Das in Moria auf der griechischen Insel Lesbos in der Hauptanlage des größten Flüchtlingslagers der Europäischen Union wütende Feuer hat diese fast komplett zerstört. Bis dato wurden weder Tote noch Verletzte gemeldet. Premier Kyriakos Mitsotakis von der rechtskonservativen Nea Dimokratia ließ über Lesbos den Ausnahmezustand verhängen. Beamte der aus Athen verstärkten Schutzpolizei MAT blockieren Moria und die Gegend um das Außenlager Kara Tepe. Der griechische Regierungssprecher Stelios Petsas sagte, niemand solle die Insel verlassen.

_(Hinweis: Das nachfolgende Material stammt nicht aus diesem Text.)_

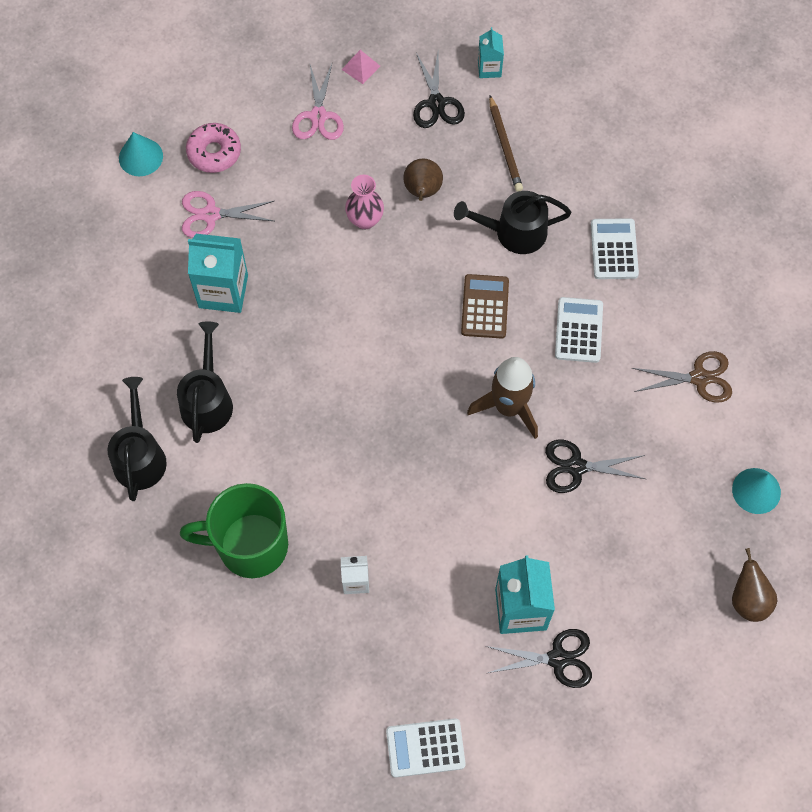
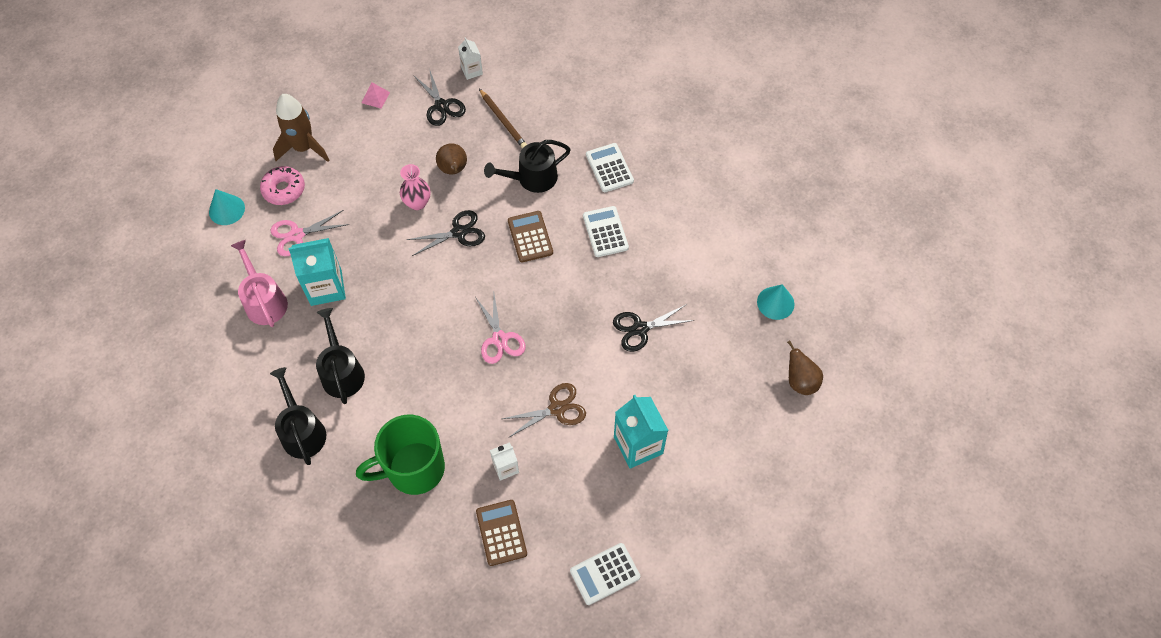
camera: 20 degrees left, 5 degrees down
pink scissors [292,64,344,140] -> pink scissors moved to [475,295,525,364]
brown rocket [467,357,538,439] -> brown rocket moved to [273,94,329,162]
turquoise carton [478,27,504,78] -> white carton [458,37,483,80]
black scissors [486,629,592,688] -> black scissors moved to [406,210,485,256]
brown scissors [632,351,732,403] -> brown scissors moved to [502,383,586,438]
none -> pink watering can [231,240,288,327]
none -> brown calculator [476,500,527,566]

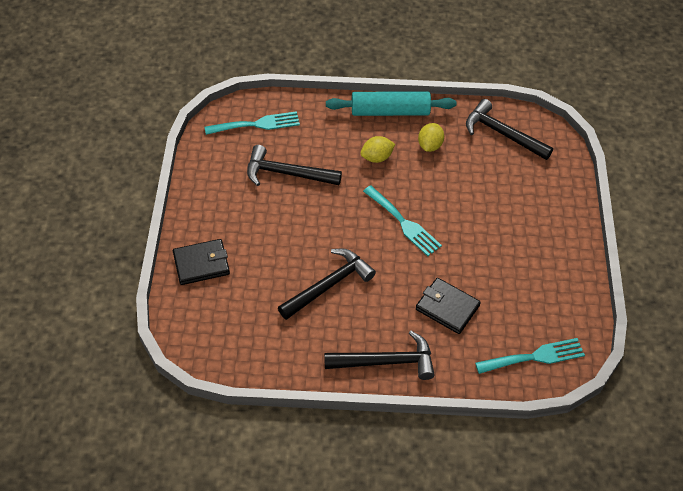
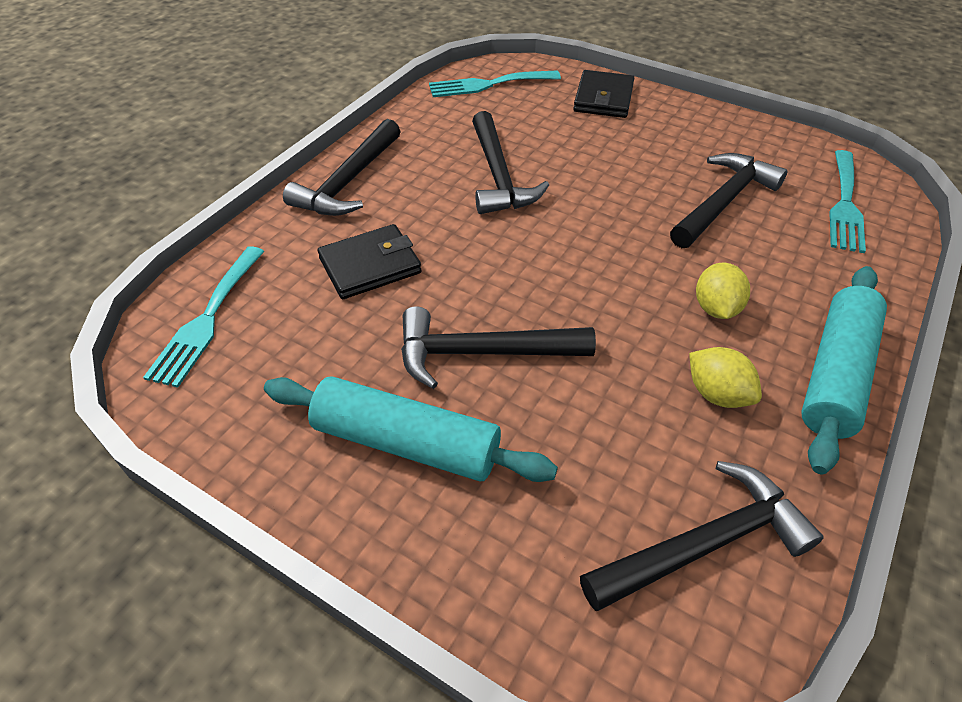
camera: 120 degrees right, 5 degrees down
turquoise fork [363,185,442,256] -> turquoise fork moved to [429,71,561,97]
none -> turquoise rolling pin [264,377,558,482]
none -> black hammer [401,306,596,389]

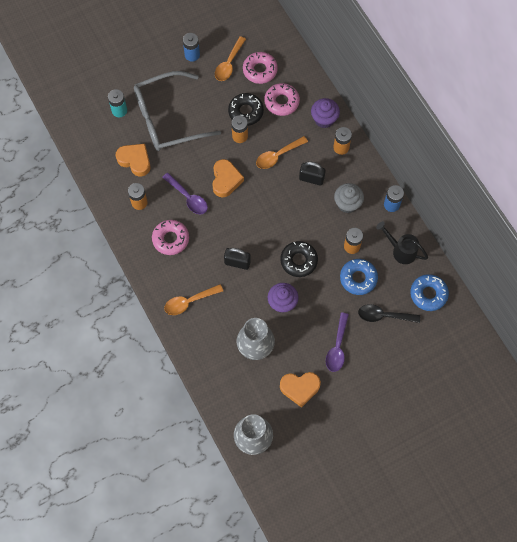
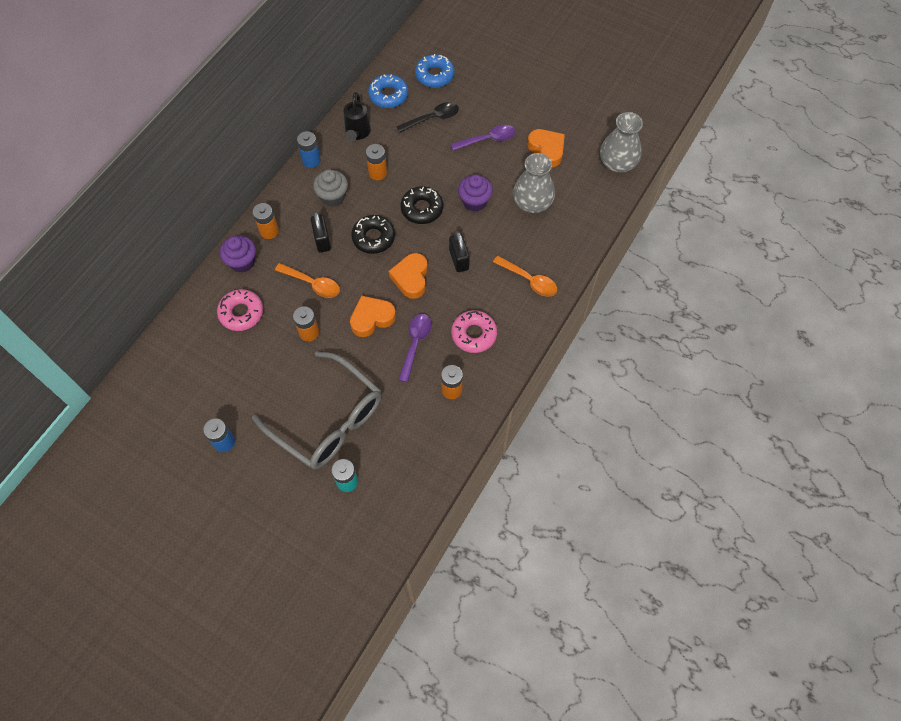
camera: 120 degrees left, 5 degrees down
orange heart [116,144,151,177] -> orange heart moved to [389,253,428,299]
orange spoon [215,36,246,81] -> none
black donut [228,93,264,126] -> black donut moved to [351,215,395,254]
pink donut [243,52,278,84] -> none
blue donut [340,259,378,295] -> blue donut moved to [415,54,455,88]
black spoon [358,304,420,323] -> black spoon turned 90 degrees counterclockwise [396,102,459,133]

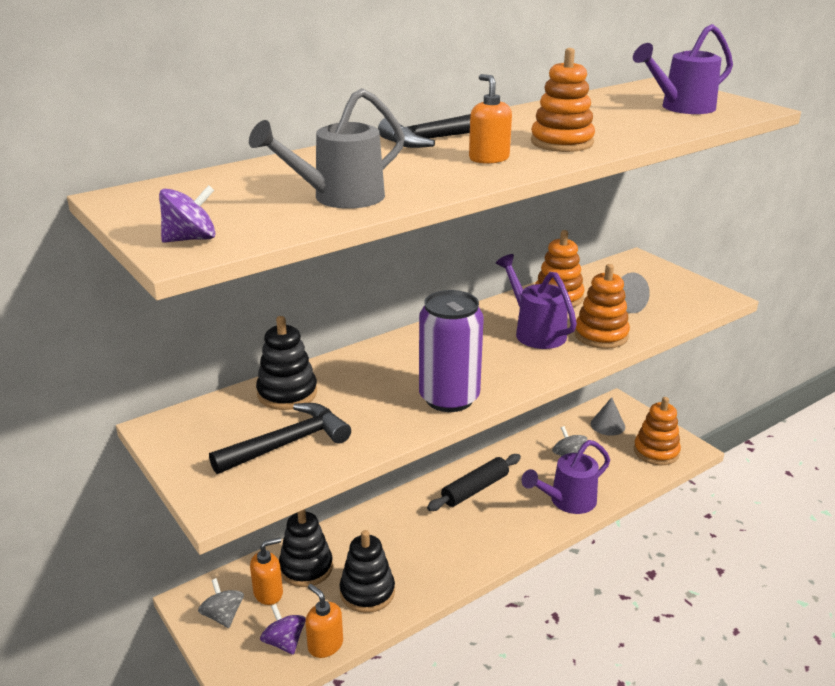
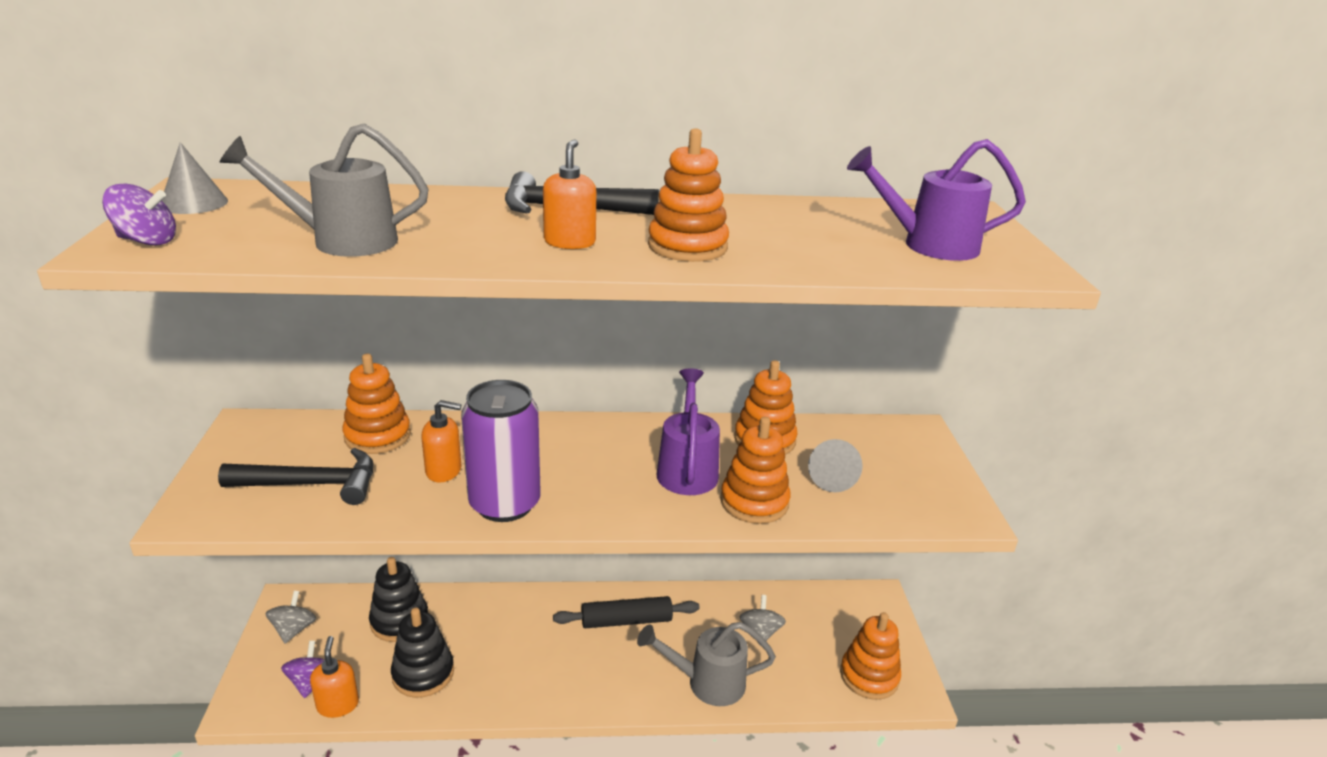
camera: 30 degrees right, 0 degrees up
orange soap dispenser [250,538,283,605] -> orange soap dispenser moved to [421,400,461,482]
black stacking toy [256,316,317,410] -> orange stacking toy [343,353,411,454]
purple watering can [522,440,610,514] -> grey watering can [637,622,776,706]
grey cone [591,397,625,436] -> grey cone moved to [161,142,228,214]

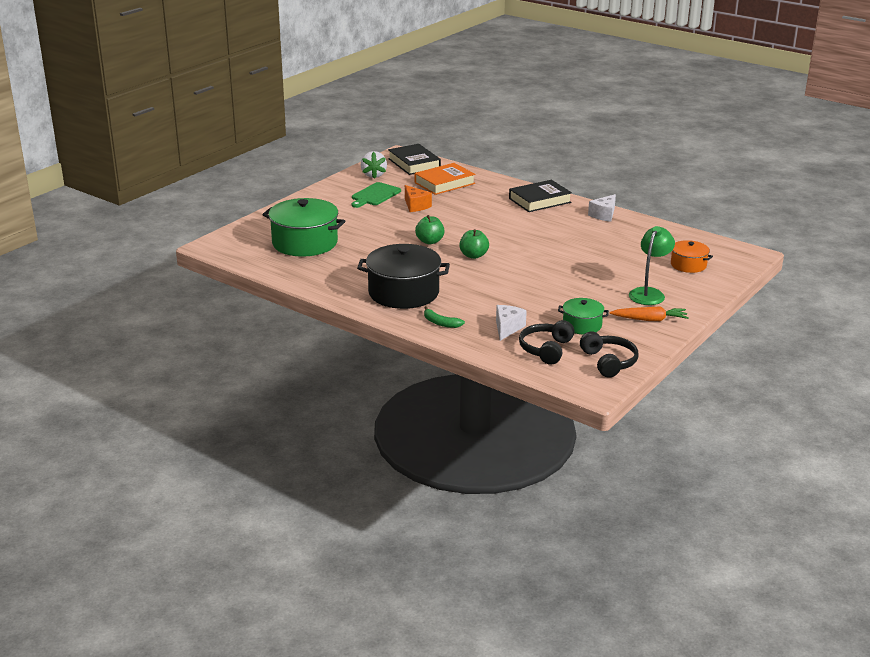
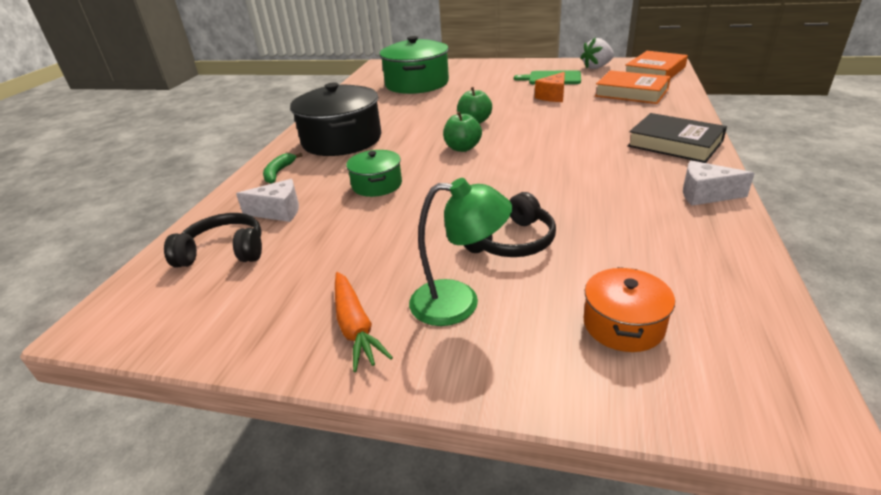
camera: 70 degrees right, 5 degrees up
black book [388,144,441,175] -> orange book [625,51,688,79]
green pot [558,298,609,334] -> green pot moved to [346,150,402,197]
black headphones [580,331,639,378] -> black headphones moved to [464,192,556,257]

Das Großfeuer war mitten in der Nacht von Dienstag zu Mittwoch ausgebrochen. Außerhalb des etwa 25 Kilometer nordwestlich von Moria gelegenen Camps war die Feuerwehr bereits am Dienstagabend mit dem Löschen eines Waldbrands beschäftigt gewesen. Die ägäischen Küstenwinde sollen das Feuer im Lager angefacht haben, bis auch Wohncontainer in Flammen aufgingen. Die Menschen flohen daraufhin mit ihrem Hab und Gut in die umliegenden Hügel und Berge sowie in Richtung der Inselhauptstadt Mytilini. Berichten der ARD zufolge sollen sie ab dem Morgen durch die Polizei daran gehindert worden sein. Das in Schutt und Asche liegende Lager ist inzwischen evakuiert.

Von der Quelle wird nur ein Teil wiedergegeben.